Sailors, old, young, upper and lower decks, turned out Sunday to mark the Second World War’s Battle of the Atlantic.
Cadets, veterans and serving members of the Royal Canadian Navy and the Royal Canadian Air Force and even old-time sailors of the merchant navy paraded in remembrance of what is regarded as the longest single action of the war, lasting September 1939 to May 1945.
“It’s good to remember the people who sacrificed,” said 12-year-old Spencer Graham, ordinary seaman and Sea Cadet in an interview at an after-parade celebration at Work Point.
The Battle of the Atlantic is officially marked every year around May 8, the day Second World War hostilities ended in Europe. It’s always a special day for sailors.
The battle refers to the seaborne effort to supply food and materiel to Great Britain and Allied forces fighting Nazis in Europe. It’s an effort that began the day the war started and didn’t end until hostilities ceased in Europe.
On the one side were German U-boat submarines sinking ships with torpedoes. On the other side were the merchant vessels carrying food and supplies, the naval escort ships protecting them in convoys and the crews of aircraft keeping watch over head,
The Royal Canadian Navy lost 33 ships in the fight and in total 2,000 Canadian sailors were killed. A total of 70 Canadian merchant vessels were sunk and 1,700 sailors were killed. And over 900 crews flying Canadian aircraft failed to make it back.

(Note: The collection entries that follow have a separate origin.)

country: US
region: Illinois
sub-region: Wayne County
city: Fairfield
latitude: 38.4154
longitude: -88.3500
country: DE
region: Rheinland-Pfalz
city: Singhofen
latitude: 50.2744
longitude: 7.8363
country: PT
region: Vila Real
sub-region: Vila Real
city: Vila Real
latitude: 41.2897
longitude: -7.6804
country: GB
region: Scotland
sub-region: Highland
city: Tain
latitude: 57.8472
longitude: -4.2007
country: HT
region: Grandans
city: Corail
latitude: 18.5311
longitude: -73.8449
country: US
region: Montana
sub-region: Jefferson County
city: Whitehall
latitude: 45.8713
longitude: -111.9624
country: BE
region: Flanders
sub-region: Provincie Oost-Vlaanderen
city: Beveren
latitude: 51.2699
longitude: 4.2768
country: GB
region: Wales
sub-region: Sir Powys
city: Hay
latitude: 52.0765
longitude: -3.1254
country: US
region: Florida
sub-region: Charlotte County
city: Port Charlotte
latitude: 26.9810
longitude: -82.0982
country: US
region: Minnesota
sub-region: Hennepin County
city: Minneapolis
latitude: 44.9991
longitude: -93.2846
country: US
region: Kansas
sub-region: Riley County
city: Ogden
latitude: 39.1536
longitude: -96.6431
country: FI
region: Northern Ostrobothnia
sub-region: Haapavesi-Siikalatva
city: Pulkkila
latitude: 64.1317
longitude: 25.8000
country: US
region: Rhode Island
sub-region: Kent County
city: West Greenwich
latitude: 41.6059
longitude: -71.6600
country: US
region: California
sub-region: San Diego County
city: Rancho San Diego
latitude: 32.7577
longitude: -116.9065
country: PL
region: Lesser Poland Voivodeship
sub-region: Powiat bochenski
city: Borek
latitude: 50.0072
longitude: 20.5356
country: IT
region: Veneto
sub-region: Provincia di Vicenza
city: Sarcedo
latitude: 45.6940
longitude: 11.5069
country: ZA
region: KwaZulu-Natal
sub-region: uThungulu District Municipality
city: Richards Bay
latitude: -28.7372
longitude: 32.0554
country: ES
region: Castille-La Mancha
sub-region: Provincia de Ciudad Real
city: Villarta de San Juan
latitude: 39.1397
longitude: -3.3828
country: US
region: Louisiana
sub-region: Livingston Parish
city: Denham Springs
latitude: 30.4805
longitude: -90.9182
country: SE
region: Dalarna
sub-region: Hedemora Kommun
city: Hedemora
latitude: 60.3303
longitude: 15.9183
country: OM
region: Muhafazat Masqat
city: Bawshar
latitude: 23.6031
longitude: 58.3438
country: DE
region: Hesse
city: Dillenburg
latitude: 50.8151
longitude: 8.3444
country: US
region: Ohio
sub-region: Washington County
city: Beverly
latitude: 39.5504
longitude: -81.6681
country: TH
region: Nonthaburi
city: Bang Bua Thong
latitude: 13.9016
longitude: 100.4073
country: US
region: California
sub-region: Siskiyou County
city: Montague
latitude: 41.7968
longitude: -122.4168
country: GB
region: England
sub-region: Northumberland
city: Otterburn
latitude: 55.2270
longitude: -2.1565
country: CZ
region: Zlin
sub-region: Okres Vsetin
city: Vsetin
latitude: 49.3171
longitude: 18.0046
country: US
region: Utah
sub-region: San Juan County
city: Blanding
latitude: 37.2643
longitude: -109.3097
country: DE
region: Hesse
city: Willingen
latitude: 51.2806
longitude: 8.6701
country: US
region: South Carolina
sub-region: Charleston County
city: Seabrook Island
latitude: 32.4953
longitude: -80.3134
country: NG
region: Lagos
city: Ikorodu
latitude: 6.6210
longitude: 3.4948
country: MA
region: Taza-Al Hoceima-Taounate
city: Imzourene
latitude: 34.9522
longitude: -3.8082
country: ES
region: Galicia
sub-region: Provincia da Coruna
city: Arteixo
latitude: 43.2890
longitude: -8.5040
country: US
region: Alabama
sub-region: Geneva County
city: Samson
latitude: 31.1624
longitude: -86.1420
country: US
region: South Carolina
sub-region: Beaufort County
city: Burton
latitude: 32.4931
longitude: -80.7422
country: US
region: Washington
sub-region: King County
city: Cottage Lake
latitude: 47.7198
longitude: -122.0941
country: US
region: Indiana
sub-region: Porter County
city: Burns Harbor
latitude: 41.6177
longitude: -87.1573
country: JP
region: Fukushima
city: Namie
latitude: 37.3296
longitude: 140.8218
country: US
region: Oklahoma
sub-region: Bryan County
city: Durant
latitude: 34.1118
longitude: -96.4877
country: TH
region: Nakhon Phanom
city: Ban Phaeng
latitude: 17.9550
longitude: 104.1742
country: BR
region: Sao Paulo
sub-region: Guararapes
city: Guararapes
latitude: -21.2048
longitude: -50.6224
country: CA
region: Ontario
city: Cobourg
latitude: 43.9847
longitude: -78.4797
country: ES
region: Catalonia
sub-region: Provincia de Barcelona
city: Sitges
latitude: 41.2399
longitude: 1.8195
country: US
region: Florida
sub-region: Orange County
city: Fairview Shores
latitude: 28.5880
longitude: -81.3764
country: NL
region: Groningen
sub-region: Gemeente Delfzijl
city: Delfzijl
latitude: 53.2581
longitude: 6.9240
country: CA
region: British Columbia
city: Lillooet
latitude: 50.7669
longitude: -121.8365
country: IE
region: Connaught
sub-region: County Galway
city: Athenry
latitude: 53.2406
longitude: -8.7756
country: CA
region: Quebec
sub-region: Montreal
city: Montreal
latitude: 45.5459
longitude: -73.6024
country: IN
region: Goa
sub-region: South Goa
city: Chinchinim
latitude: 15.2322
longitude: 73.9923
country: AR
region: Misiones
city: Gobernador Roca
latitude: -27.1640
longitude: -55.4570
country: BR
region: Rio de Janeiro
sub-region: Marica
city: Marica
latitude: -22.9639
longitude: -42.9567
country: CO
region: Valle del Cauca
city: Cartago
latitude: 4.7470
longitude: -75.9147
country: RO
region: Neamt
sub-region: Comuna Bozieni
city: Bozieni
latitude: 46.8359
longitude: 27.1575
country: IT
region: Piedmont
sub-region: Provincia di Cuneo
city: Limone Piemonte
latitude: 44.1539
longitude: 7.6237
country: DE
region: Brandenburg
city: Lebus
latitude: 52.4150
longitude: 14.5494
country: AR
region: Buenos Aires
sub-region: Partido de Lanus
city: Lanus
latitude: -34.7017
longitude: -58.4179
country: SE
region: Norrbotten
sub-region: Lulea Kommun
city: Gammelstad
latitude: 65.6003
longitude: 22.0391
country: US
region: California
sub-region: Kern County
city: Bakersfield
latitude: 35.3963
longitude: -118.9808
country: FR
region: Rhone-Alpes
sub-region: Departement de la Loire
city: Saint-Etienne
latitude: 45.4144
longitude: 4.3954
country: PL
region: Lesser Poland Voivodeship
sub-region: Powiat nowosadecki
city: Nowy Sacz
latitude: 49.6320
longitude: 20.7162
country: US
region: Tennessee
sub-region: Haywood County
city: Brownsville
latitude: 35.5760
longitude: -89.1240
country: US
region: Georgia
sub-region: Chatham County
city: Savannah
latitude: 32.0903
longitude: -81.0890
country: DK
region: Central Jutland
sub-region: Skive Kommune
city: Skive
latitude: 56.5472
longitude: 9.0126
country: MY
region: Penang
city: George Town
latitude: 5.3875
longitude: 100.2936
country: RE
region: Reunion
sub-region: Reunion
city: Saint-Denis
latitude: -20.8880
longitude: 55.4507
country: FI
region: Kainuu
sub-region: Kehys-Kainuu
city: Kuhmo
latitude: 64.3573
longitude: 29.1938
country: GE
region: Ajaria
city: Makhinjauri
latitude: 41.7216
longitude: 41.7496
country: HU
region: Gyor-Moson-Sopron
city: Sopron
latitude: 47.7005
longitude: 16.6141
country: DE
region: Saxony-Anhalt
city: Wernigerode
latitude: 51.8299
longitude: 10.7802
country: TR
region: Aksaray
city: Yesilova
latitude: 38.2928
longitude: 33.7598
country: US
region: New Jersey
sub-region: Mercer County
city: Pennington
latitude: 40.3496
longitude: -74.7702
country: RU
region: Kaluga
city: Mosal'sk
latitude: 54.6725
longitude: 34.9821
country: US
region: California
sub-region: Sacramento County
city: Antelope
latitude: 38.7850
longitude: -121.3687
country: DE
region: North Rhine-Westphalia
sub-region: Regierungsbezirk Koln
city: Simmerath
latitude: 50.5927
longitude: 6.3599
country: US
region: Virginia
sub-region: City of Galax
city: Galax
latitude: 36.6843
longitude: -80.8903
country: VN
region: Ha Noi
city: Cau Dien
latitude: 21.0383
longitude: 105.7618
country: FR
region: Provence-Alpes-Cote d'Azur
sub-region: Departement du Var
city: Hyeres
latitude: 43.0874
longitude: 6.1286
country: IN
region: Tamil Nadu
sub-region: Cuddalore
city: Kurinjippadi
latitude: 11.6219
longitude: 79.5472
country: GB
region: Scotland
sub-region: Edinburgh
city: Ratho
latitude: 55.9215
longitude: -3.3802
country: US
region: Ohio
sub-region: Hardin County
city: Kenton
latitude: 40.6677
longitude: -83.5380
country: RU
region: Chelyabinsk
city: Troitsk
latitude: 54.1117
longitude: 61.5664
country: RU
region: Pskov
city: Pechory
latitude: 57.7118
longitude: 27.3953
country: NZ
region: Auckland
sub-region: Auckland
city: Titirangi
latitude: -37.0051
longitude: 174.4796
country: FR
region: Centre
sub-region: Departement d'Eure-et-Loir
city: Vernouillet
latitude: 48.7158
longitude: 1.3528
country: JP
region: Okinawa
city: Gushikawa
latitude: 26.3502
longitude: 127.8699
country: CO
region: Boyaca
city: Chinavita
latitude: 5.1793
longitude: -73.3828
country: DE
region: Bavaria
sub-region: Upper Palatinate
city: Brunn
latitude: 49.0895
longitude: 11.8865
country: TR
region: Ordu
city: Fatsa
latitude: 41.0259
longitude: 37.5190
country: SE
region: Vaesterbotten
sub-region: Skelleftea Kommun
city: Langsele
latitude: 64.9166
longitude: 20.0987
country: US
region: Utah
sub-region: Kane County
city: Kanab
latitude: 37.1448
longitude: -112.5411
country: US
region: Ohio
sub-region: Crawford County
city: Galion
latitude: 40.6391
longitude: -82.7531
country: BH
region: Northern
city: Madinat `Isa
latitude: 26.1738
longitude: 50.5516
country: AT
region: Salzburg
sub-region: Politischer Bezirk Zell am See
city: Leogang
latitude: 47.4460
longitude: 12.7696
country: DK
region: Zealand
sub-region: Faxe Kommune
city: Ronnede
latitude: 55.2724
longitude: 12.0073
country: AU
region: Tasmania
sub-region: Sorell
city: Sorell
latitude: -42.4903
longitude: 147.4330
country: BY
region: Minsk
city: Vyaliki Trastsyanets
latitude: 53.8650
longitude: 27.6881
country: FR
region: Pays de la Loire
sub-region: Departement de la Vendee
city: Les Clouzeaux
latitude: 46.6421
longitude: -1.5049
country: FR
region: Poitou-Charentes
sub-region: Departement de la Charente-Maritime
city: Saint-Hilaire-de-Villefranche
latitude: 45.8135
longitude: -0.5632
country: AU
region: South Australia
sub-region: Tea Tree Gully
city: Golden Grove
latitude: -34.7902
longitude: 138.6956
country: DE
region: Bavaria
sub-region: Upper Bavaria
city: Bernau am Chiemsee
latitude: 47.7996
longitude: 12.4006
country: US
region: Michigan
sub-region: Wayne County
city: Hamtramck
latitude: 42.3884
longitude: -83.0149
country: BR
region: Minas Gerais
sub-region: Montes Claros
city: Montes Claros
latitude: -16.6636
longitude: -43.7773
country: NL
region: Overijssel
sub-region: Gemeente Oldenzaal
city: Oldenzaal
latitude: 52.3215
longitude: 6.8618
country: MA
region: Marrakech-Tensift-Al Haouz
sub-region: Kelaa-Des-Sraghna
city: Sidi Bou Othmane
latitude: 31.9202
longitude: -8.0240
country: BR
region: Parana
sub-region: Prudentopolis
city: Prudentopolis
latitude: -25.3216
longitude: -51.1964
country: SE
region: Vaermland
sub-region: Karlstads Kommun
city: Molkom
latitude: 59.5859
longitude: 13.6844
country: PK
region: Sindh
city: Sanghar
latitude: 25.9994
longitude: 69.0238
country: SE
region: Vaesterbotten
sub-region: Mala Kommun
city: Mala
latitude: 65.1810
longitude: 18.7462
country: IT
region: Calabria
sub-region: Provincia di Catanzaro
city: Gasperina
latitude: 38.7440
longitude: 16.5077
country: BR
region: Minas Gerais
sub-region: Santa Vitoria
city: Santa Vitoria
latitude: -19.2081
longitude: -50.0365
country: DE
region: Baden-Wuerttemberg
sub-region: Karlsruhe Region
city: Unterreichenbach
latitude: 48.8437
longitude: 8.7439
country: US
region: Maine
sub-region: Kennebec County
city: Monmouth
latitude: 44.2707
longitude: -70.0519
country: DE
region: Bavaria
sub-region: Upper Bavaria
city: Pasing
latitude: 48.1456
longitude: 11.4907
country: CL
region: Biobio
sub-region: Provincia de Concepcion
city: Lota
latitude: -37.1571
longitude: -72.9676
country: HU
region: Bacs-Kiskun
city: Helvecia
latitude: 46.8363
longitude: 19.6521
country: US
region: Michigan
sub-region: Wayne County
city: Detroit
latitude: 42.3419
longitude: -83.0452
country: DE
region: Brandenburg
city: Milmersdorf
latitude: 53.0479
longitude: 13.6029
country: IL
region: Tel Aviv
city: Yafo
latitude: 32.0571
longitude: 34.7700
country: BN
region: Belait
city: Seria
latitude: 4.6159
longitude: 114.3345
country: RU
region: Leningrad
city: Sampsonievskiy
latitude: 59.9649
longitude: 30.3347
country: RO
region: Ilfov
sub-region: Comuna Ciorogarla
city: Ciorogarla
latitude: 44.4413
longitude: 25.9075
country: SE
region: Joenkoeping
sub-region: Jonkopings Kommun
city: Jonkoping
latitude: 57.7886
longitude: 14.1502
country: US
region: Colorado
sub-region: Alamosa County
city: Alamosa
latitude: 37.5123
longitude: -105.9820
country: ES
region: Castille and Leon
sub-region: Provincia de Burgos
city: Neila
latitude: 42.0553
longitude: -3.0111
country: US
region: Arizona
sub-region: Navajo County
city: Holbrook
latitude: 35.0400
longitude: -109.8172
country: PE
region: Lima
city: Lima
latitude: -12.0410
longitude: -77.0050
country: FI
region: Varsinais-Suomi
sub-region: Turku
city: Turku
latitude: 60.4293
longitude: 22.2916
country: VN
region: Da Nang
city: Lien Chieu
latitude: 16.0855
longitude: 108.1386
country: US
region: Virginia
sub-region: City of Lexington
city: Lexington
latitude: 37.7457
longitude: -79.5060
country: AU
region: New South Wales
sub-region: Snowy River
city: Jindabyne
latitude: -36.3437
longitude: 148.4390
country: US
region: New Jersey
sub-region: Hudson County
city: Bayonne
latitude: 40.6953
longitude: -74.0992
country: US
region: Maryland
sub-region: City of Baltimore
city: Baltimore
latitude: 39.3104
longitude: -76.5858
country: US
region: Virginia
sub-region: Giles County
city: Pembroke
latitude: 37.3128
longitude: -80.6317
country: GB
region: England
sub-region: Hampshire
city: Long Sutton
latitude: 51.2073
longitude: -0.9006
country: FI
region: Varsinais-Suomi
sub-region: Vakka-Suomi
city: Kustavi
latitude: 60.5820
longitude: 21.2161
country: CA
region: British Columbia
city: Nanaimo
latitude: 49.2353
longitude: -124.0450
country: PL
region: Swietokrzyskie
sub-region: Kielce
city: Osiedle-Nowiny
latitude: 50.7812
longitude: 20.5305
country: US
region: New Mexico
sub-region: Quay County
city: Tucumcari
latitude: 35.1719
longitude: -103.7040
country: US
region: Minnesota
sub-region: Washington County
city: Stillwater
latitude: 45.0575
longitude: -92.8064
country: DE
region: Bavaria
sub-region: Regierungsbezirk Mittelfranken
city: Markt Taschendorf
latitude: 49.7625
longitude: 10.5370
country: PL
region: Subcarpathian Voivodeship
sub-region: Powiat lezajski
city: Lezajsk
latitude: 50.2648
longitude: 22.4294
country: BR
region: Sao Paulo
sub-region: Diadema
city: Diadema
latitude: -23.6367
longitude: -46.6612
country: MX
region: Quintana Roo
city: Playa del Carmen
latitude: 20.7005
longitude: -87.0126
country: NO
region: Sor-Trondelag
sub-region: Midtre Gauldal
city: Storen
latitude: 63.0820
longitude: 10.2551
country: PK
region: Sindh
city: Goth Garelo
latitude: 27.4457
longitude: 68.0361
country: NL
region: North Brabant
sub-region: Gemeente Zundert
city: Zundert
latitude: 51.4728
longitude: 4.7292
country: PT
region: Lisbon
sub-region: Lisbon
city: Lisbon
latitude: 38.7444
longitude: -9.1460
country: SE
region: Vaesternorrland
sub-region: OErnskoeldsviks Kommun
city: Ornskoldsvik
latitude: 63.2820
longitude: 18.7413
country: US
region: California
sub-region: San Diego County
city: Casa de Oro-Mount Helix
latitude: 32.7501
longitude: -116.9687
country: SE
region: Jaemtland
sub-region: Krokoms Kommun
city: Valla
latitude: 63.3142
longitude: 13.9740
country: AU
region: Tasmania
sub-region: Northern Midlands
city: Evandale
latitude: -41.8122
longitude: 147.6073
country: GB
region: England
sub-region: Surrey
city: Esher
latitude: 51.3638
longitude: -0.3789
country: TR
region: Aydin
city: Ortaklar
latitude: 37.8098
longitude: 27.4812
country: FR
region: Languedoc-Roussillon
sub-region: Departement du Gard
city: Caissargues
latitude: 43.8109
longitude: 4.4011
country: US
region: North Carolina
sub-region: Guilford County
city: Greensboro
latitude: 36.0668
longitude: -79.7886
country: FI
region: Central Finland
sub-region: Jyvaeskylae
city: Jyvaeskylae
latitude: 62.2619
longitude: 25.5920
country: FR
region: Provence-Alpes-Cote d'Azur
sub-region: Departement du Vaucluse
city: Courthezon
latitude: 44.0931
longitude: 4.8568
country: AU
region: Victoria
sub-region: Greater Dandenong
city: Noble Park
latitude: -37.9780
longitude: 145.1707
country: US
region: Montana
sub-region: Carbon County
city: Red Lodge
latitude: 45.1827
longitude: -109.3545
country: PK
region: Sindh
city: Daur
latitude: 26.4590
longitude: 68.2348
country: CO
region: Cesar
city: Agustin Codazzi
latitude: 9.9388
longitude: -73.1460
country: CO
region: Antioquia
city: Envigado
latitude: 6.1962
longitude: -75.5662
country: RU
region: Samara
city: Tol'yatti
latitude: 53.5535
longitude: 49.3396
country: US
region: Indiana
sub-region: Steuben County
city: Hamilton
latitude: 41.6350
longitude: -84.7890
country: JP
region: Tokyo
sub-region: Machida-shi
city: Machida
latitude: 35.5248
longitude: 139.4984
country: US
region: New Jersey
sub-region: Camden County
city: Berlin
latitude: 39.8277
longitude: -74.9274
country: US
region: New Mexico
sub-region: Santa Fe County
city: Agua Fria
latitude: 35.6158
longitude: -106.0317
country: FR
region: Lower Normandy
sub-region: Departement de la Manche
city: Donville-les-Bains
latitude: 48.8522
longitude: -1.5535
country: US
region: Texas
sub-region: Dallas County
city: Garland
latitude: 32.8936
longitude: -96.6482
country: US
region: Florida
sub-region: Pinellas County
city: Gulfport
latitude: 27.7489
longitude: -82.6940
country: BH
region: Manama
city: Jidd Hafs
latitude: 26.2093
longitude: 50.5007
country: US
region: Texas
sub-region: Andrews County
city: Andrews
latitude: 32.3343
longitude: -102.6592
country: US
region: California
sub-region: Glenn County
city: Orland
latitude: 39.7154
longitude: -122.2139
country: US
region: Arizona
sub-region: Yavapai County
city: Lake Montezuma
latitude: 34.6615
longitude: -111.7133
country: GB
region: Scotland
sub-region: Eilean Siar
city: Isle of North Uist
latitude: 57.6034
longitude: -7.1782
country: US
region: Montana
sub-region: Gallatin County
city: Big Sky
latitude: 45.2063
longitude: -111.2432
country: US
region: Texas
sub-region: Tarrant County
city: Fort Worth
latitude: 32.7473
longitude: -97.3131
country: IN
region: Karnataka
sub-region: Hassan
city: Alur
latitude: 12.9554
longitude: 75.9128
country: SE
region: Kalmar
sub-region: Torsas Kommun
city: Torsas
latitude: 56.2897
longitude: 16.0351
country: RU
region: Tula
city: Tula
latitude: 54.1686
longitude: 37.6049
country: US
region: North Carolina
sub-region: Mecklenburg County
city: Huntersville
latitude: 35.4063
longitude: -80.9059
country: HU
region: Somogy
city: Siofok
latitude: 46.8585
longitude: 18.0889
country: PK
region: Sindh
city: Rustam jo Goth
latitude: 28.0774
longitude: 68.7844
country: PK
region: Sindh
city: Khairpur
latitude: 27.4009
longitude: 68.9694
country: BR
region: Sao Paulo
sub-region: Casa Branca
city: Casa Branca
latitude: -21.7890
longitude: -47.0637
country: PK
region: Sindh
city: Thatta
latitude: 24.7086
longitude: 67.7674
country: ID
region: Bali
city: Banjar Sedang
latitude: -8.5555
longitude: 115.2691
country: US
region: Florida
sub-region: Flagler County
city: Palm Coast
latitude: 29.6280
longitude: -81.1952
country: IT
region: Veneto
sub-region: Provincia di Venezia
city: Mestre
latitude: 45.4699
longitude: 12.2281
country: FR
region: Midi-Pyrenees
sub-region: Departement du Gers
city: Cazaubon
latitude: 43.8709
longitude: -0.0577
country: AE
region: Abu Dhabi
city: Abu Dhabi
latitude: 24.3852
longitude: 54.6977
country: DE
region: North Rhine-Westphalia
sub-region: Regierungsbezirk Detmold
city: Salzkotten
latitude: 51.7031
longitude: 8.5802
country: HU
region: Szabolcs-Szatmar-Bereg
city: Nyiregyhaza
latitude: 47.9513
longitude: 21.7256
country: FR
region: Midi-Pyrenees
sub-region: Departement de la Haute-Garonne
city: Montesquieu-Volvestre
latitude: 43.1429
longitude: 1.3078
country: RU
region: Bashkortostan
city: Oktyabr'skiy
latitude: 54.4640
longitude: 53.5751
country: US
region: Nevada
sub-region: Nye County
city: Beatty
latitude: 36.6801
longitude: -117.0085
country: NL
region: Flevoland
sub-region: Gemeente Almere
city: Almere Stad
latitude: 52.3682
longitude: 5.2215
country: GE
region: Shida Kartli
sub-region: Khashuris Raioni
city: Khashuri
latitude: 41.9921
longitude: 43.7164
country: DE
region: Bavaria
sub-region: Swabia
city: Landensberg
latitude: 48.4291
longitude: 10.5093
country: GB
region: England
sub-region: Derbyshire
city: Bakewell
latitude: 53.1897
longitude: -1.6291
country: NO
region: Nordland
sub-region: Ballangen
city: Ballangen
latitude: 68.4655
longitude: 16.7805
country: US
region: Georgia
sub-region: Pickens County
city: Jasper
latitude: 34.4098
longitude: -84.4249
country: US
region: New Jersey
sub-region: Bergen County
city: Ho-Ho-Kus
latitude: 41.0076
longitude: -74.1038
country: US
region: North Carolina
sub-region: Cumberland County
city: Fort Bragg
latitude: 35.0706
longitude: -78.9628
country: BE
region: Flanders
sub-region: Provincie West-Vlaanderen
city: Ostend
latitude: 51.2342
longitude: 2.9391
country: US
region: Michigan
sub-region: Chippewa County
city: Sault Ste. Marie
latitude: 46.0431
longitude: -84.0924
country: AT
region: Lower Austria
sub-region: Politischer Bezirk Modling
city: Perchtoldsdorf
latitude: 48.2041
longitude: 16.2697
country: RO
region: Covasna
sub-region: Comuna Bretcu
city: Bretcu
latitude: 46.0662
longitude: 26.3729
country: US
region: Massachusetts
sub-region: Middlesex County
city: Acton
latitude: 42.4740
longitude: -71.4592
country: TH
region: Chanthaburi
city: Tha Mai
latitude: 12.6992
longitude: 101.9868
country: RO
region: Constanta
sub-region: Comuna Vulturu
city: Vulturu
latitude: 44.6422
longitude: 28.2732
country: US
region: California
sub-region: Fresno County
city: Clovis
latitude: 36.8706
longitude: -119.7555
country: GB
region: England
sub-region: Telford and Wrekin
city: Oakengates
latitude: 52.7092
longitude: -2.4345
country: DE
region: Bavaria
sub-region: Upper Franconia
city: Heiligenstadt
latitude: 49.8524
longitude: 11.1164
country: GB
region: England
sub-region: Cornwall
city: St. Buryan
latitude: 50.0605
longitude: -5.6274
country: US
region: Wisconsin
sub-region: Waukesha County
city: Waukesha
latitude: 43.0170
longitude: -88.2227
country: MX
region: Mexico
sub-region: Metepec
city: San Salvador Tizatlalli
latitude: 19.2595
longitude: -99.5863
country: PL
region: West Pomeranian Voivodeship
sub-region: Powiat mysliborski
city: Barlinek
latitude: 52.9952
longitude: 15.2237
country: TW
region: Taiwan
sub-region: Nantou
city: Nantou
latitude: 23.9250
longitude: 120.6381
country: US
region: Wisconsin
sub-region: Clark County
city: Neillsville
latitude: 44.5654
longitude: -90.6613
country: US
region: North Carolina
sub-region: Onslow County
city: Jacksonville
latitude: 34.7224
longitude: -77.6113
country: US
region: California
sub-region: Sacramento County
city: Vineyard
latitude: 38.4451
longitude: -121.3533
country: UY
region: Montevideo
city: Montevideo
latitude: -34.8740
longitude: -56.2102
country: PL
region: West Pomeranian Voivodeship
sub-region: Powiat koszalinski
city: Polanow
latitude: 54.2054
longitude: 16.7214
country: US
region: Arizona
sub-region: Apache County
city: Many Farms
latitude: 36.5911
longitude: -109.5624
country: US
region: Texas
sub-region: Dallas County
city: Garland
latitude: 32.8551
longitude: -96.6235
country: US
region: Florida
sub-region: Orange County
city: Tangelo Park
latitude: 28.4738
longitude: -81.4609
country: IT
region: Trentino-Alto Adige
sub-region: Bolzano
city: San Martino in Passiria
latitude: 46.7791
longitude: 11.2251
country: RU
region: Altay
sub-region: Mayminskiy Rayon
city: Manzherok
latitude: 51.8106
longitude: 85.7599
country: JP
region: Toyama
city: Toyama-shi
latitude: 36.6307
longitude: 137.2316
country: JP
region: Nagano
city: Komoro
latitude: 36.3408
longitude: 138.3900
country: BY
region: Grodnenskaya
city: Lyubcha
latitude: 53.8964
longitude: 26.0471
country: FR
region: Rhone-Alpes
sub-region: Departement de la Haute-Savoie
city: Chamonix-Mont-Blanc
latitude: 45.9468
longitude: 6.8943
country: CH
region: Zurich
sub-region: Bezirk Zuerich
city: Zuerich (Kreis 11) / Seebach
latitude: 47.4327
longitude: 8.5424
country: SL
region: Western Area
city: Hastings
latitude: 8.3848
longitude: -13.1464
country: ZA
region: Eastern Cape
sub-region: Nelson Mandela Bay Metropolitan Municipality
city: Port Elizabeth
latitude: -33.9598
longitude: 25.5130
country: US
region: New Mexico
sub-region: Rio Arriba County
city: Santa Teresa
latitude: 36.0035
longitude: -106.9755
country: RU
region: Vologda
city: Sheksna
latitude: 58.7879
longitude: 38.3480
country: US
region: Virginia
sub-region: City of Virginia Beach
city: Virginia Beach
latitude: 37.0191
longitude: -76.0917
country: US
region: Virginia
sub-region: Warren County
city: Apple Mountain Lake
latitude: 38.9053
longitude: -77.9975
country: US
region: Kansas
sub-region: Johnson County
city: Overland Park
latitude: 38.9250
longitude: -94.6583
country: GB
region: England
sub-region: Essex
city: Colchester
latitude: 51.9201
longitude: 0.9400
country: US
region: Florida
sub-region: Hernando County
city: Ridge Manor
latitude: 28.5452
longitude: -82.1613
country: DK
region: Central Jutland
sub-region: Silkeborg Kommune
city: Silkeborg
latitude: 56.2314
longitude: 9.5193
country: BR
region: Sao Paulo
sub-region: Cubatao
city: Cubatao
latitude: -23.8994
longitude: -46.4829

Bob Sears, now 92 and a 28-year veteran of the Royal Canadian Navy, made one run aboard the HMCS Eastview during the Second World War but he went to Murmansk in Russia and not to the U.K.
Sears said he remembers that run mostly for the freezing temperature that iced up his gun every day.
“We were at action stations the whole time and I was on a Bofors [gun] on the port side and I had to get up every morning and chip the ice off it,” he said. “Gee, it was cold.”
But he also remembers when May 8, 1945 came and signalled an end to the Battle of the Atlantic. Eastview was in Halifax and an officer had announced nobody was going ashore until someone could replace him on duty.
“The first guy who came back was an able seaman and he was drunk out of his mind and I just told him ‘You’re on duty,’ ” said Sears.
Serving Master Seaman Daniel Clarke, 37, originally from Saskatchewan and Alberta, said it didn’t take long for him to become steeped in naval lore, like the Battle of the Atlantic.
“I knew something of Canada’s military history and I was always proud of it,” said Clarke. “But once you join and you meet people and get to talk to veterans and it really becomes part of you.”
Rear Admiral Art McDonald, Commander of the Canadian Maritime Forces Pacific, said he may be stationed on Canada’s West Coast but still recognizes the entire country was involved in the Battle of the Atlantic.
McDonald noted three of the first escort vessels from the Royal Canadian Navy to sail with a convoy to the U.K. were actually from Esquimalt.
“We were moving towards war and the Navy and the government of Canada had the foresight to transfer them,” said McDonald. “That just represents to me how much the whole effort was truly pan-Canadian.”
“People served then because Canada had an obligation to contribute,” he said. “In today’s currently serving Navy what we try to do is live up to the standards of those who came before.”